REQUIREMENT
Write out all of the listing below again, swapping each "Transcribe" for "Copy out" and keeping everything else the same. Leave the pictures out.

______________________________

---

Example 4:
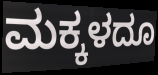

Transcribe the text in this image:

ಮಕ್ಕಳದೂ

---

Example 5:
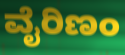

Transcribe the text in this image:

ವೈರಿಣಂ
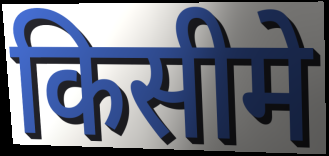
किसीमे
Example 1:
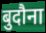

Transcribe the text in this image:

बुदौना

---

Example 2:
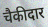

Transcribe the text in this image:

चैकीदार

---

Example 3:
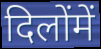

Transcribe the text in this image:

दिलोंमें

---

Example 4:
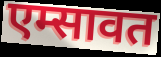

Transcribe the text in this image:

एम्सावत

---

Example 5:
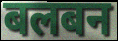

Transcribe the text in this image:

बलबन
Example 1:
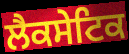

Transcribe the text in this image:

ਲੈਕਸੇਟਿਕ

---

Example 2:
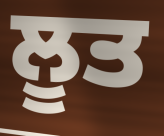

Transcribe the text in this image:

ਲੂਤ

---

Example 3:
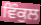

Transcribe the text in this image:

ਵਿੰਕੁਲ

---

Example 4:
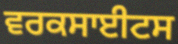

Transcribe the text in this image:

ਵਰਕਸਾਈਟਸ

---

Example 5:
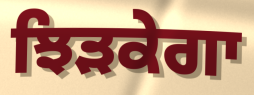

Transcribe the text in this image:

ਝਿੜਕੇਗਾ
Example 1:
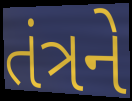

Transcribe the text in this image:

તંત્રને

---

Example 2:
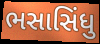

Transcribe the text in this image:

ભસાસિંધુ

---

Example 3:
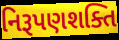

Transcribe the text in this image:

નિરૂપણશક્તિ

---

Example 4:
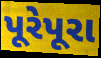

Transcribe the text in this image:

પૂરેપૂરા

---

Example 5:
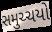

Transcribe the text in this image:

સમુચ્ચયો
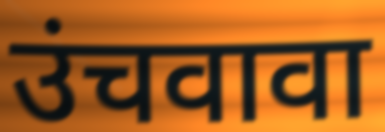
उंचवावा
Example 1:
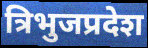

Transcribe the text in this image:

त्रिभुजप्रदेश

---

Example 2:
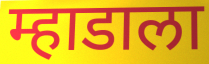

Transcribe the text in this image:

______________________________

RESULT FOR THIS TASK
---

Example 4:

Copy out the text in this image:

ಮಕ್ಕಳದೂ

---

Example 5:

Copy out the text in this image:

ವೈರಿಣಂ
किसीमे
Example 1:

Copy out the text in this image:

बुदौना

---

Example 2:

Copy out the text in this image:

चैकीदार

---

Example 3:

Copy out the text in this image:

दिलोंमें

---

Example 4:

Copy out the text in this image:

एम्सावत

---

Example 5:

Copy out the text in this image:

बलबन
Example 1:

Copy out the text in this image:

ਲੈਕਸੇਟਿਕ

---

Example 2:

Copy out the text in this image:

ਲੂਤ

---

Example 3:

Copy out the text in this image:

ਵਿੰਕੁਲ

---

Example 4:

Copy out the text in this image:

ਵਰਕਸਾਈਟਸ

---

Example 5:

Copy out the text in this image:

ਝਿੜਕੇਗਾ
Example 1:

Copy out the text in this image:

તંત્રને

---

Example 2:

Copy out the text in this image:

ભસાસિંધુ

---

Example 3:

Copy out the text in this image:

નિરૂપણશક્તિ

---

Example 4:

Copy out the text in this image:

પૂરેપૂરા

---

Example 5:

Copy out the text in this image:

સમુચ્ચયો
उंचवावा
Example 1:

Copy out the text in this image:

त्रिभुजप्रदेश

---

Example 2:

Copy out the text in this image:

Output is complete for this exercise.